Extracted information:
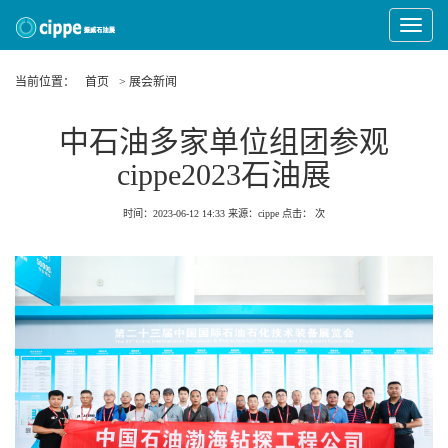
Toggle
Navigat
当前位置：
首页
> 展会新闻
中石油多家单位组团参观
cippe2023石油展
时间：2023-06-12 14:33
来源：cippe
点击：
次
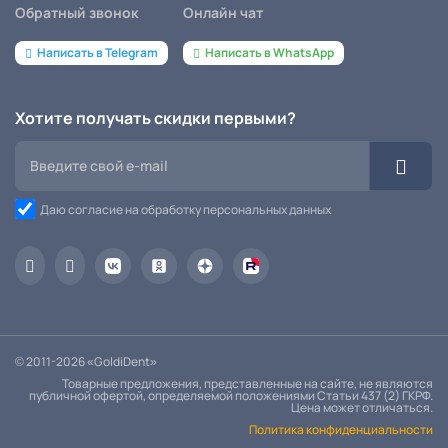
Обратный звонок
Онлайн чат
Написать в Telegram
Написать в WhatsApp
Хотите получать скидки первыми?
Даю согласие на обработку персональных данных
© 2011-2026 «GoldiDent»
Товарные предложения, представленные на сайте, не являются
публичной офертой, определяемой положениями Статьи 437 (2) ГКРФ.
Цена может отличаться.
Политика конфиденциальности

Assignment: Copy out every line of text in the material above, keeping each line's wording and order unchanged, and leave out the pictures.

Exercise response:
Toggle
Navigat
当前位置：
首页
> 展会新闻
中石油多家单位组团参观
cippe2023石油展
时间：2023-06-12 14:33
来源：cippe
点击：
次
Обратный звонок
Онлайн чат
Написать в Telegram
Написать в WhatsApp
Хотите получать скидки первыми?
Даю согласие на обработку персональных данных
© 2011-2026 «GoldiDent»
Товарные предложения, представленные на сайте, не являются
публичной офертой, определяемой положениями Статьи 437 (2) ГКРФ.
Цена может отличаться.
Политика конфиденциальности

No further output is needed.